Three volumes of notes from lectures of James Hamilton, the first created by George Freckleton and the second two from another unknown source.

Administrative / Biographical History

James Hamilton was born in Edinburgh in 1767 and was the son of the University of Edinburgh's fourth Professor of Midwifery, Alexander Hamilton, and his wife Katherine Reid. Hamilton began with a classical education and attended lectures at St Andrews University for five years in addition to classes in London, Leiden and Paris before being awarded his MD from St Andrews in 1792. He had already been made a fellow of the Royal College of Surgeons in 1788 and also became a member of the Royal College of Physicians of Edinburgh in 1792.

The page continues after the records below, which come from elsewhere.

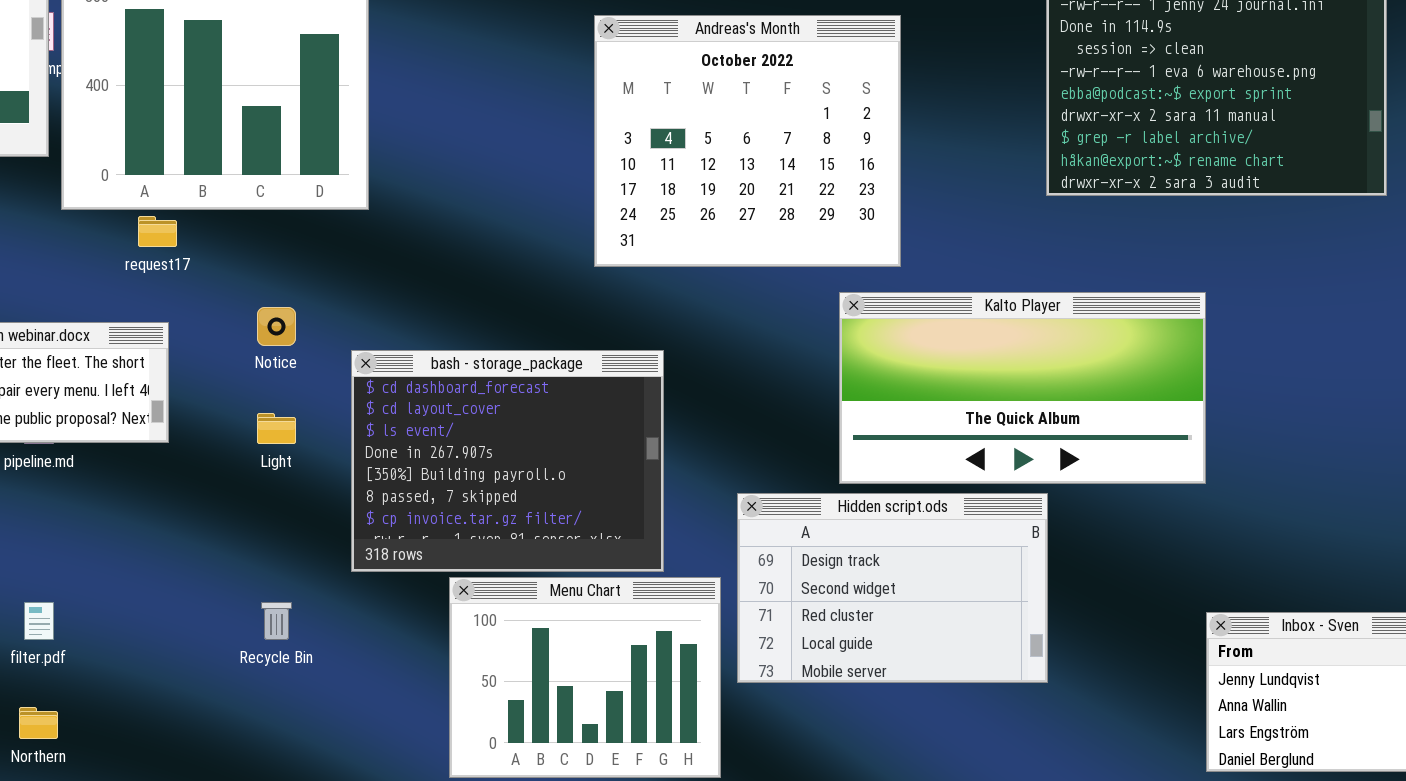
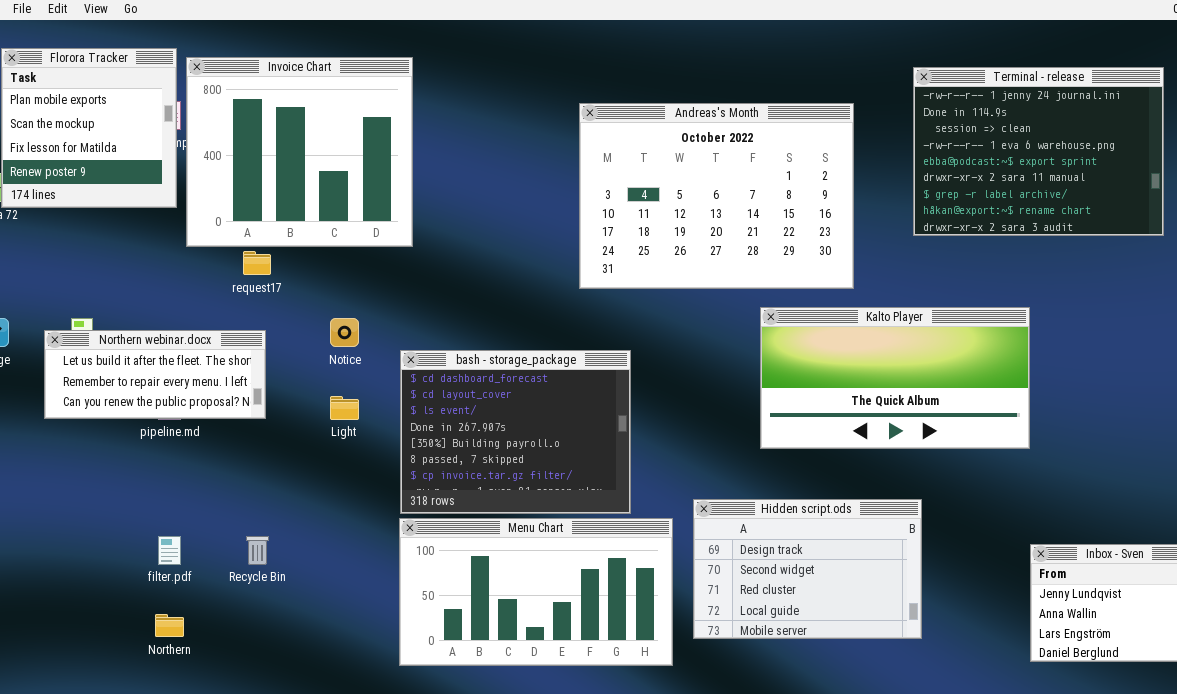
Andreas's Month: [594,15,901,267] -> [579,103,854,289], resized
Hidden script.ods: [737,493,1048,683] -> [693,499,922,639], moved
Menu Chart: [449,577,721,778] -> [399,518,673,666], resized
Recycle Bin: [261,602,292,640] -> [246,536,269,565], moved

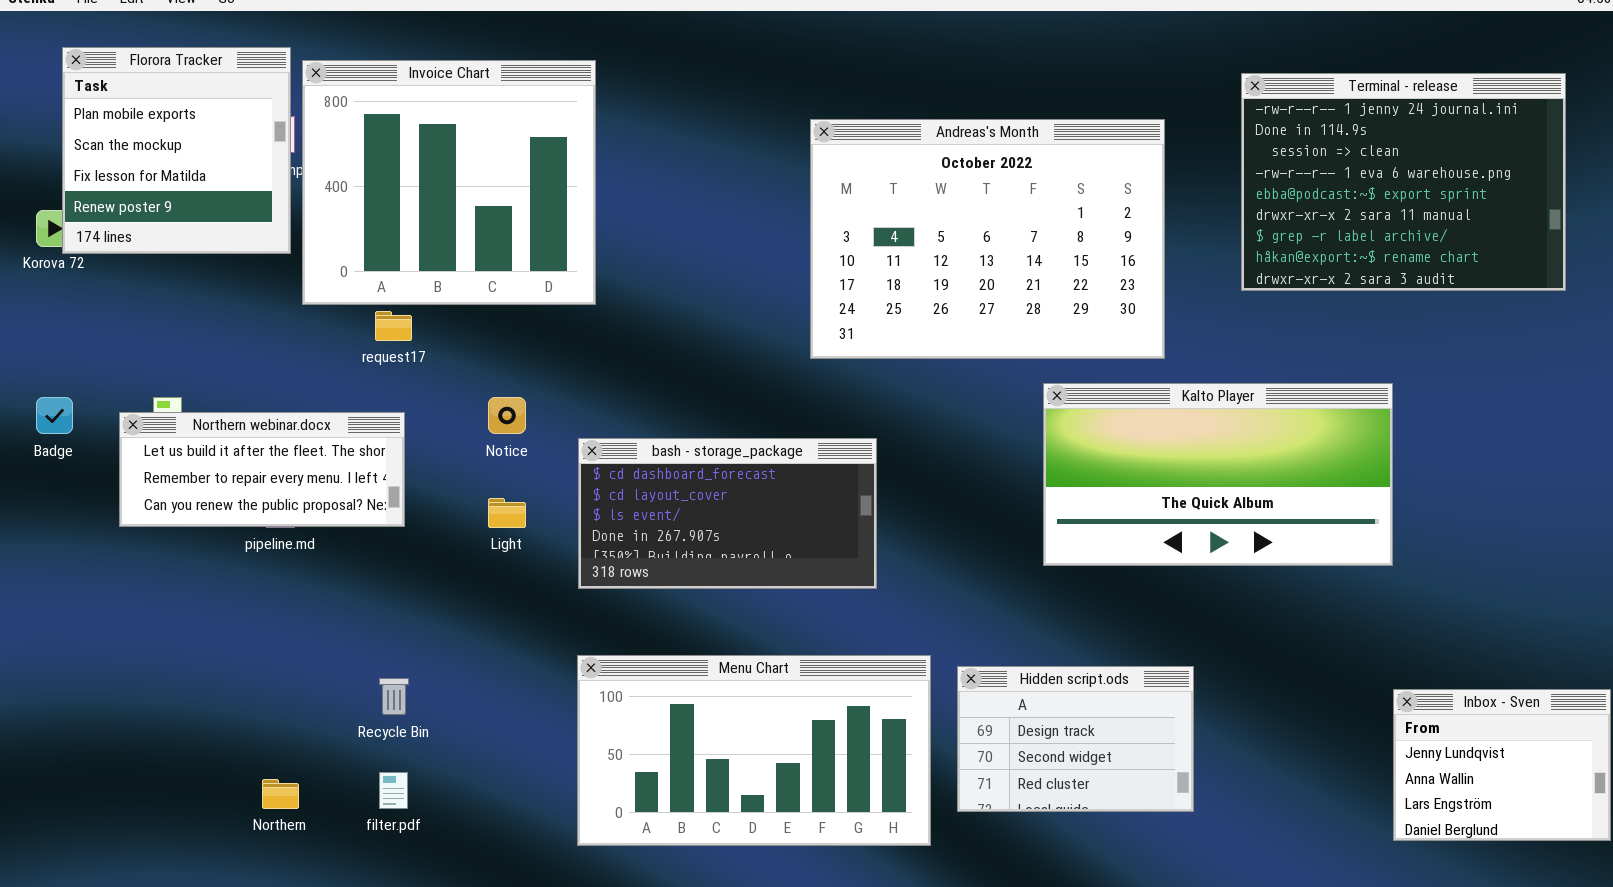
bash - storage_package: [400,350,631,514] -> [578,438,877,589], resized
Hidden script.ods: [693,499,922,639] -> [957,666,1194,812], resized
filter.pdf: [158,536,181,565] -> [379,772,408,809], moved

At the age of 21 Hamilton joined his father in practice and in 1798 began to assist him in his duties as professor of midwifery before succeeding him in the post in 1800. In 1793 father and son together established the Edinburgh Lying-in Hospital at Park Place for the relief of the poor and to assist in the instruction of their students. Midwifery was not a compulsory subject for medical students at this time but Hamilton tried on numerous occasions to see it become an examinable subject. He tried unsuccessfully by appealing to the Senate in 1815 before bypassing them in 1824 and directing his requests straight to the town council. On this occasion he was much more successful and by 1830 matters had resolved in his favour.

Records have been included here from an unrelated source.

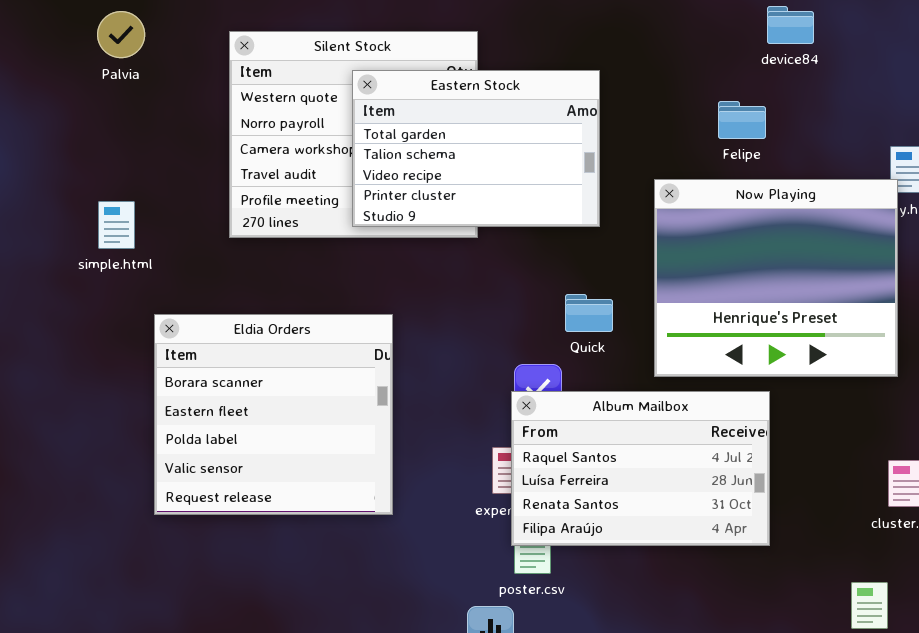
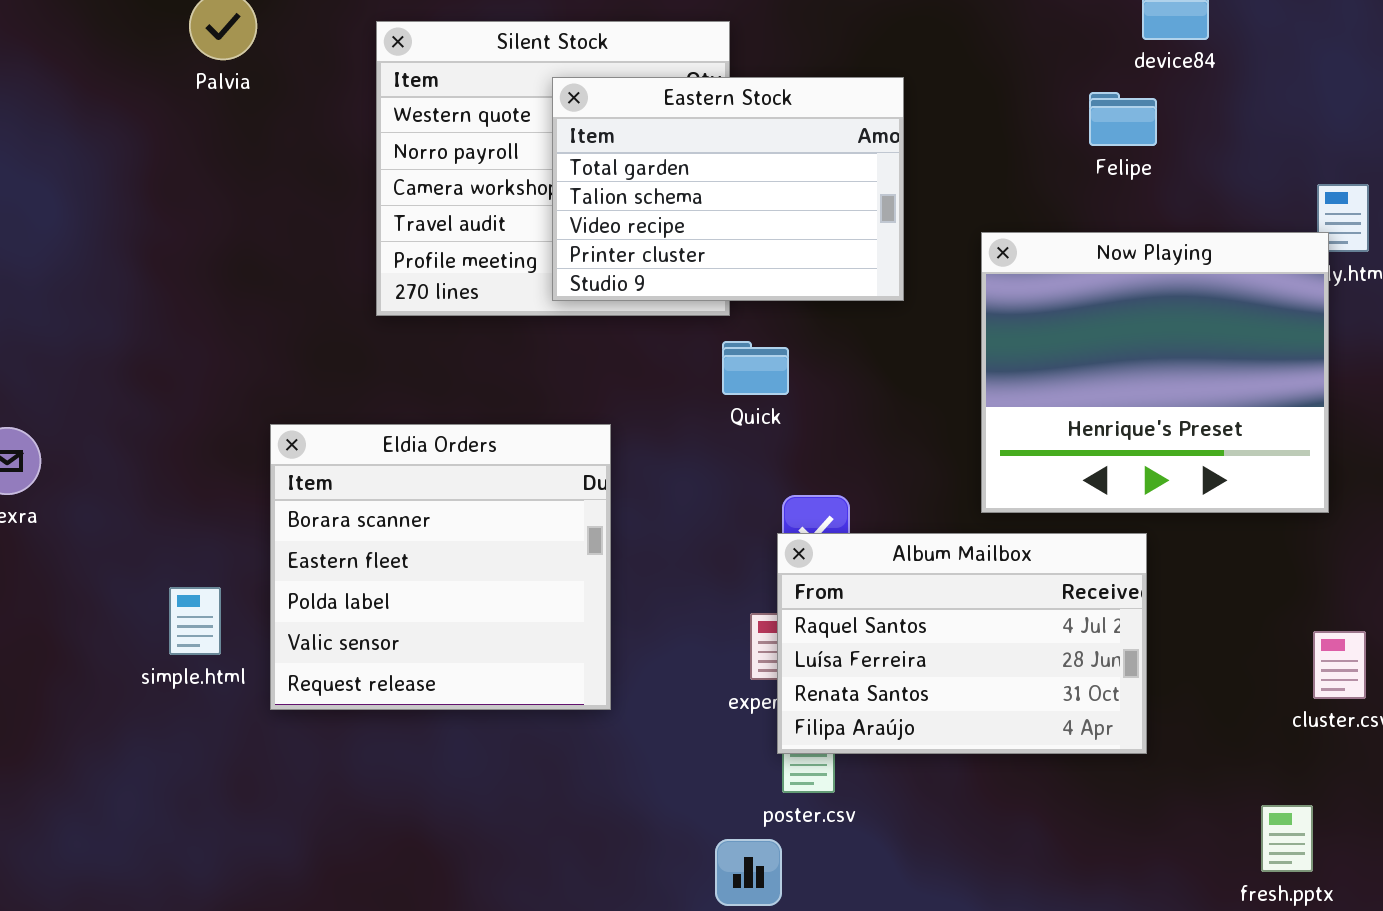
Felipe: [718,101,766,139] -> [1089,92,1157,146], moved
simple.html: [98,201,135,249] -> [169,587,221,655], moved
Quick: [565,294,613,332] -> [722,341,789,395], moved

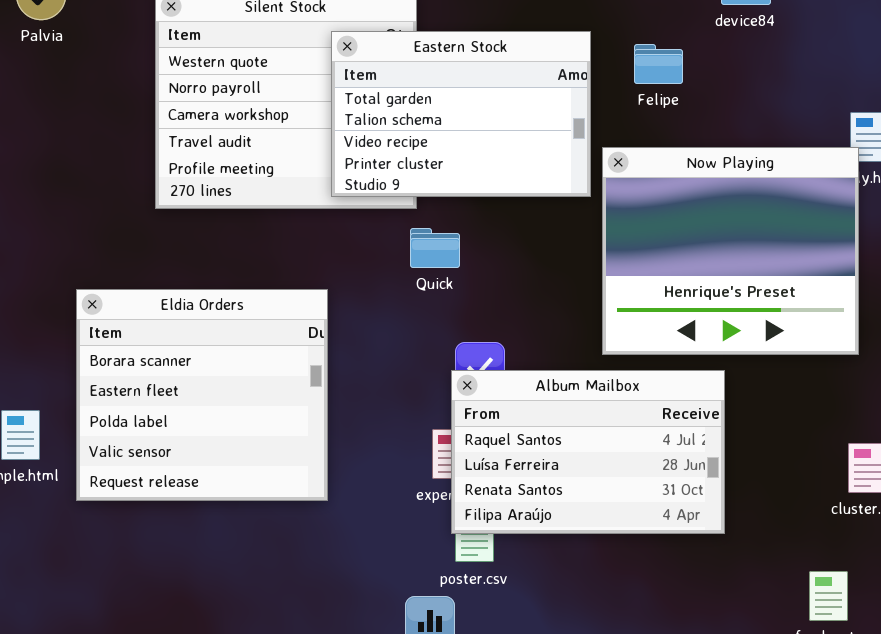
Eastern Stock: [552,77,904,301] -> [331,31,591,197], moved
Felipe: [1089,92,1157,146] -> [634,44,683,84], moved

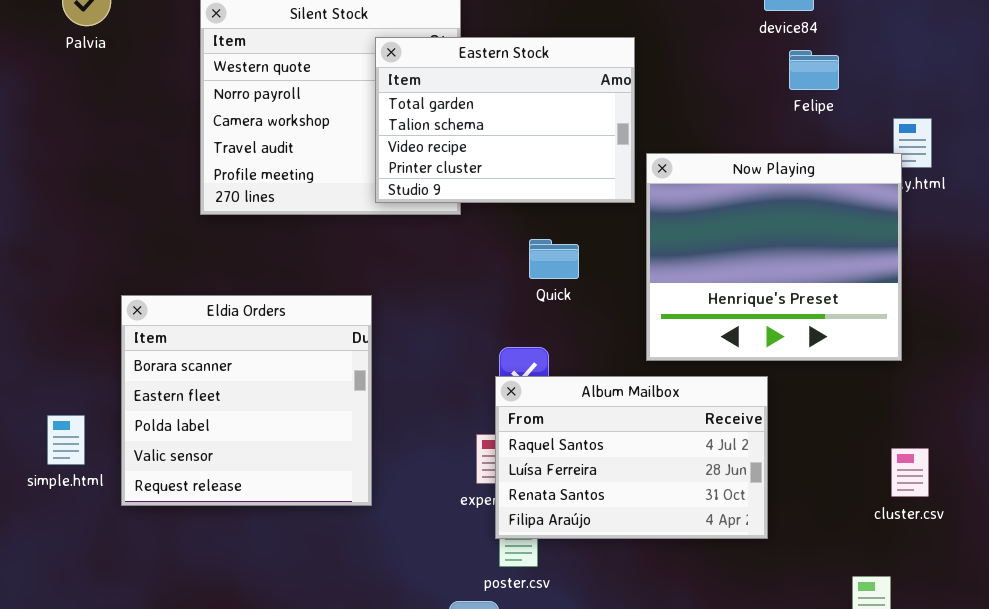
Felipe: [634,44,683,84] -> [789,50,839,90], moved
Quick: [410,228,460,268] -> [529,239,579,279], moved

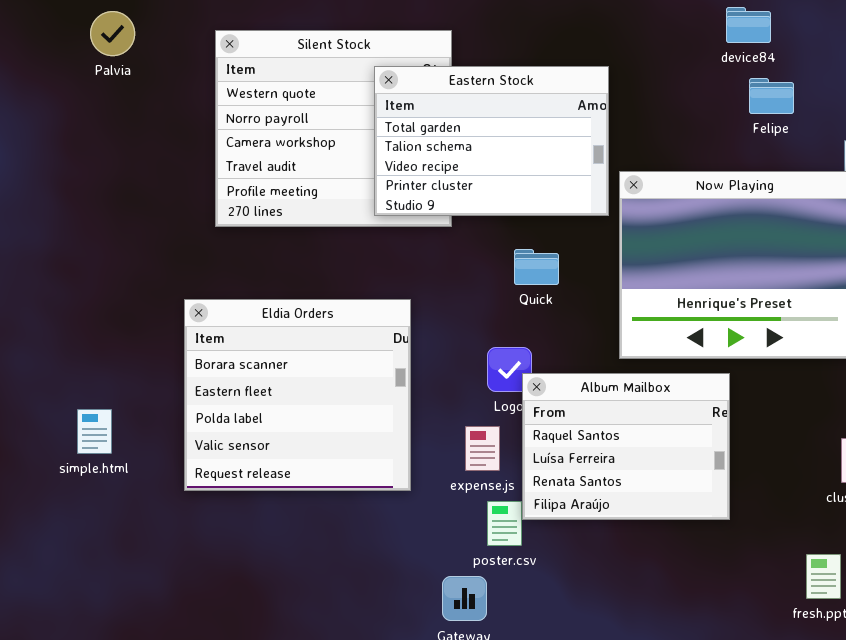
Eldia Orders: [121,295,372,506] -> [184,299,411,491], moved
Album Mailbox: [495,376,768,539] -> [522,373,730,520], resized

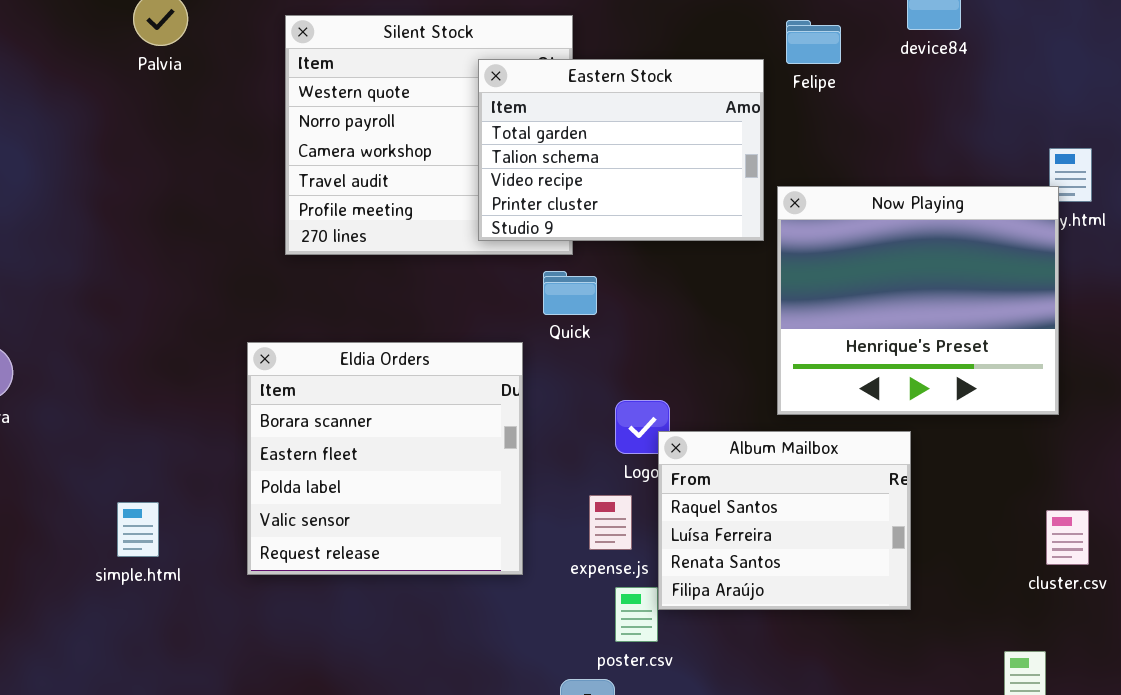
Felipe: [749,78,794,114] -> [786,20,841,64], moved
Quick: [514,249,559,285] -> [543,271,597,315], moved
simple.html: [77,409,112,454] -> [117,502,159,557], moved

Hamilton was no stranger to controversies such as this and was known for his pugnacious attitude and for coming into conflict with his fellow medical men. Nevertheless he was popular as a lecturer, had a reputation for caring for his patients, and published widely on issues relating to midwifery making significant contributions in the field. His major work published in 1836 was entitled Practical observations on various subjects related to midwifery. Hamilton died on 21 November 1839 and was succeeded as Professor of Midwifery by James Young Simpson.


G.T. Bettany, 'Hamilton, James, junior (1767-1839)', rev. Ornella Moscucci, Oxford Dictionary of National Biography, Oxford University Press, 2004 [, accessed 30 June 2016]. Derek Doyle, 'James Hamilton, the younger (1767-1839)', The Journal of the Royal College of Physicians of Edinburgh, 2012, 42(2), p.188. J.H. Young, 'James Hamilton (1767-1839) Obstetrician and Controversialist', Medical History, 1963, 7(1), pp.62-73.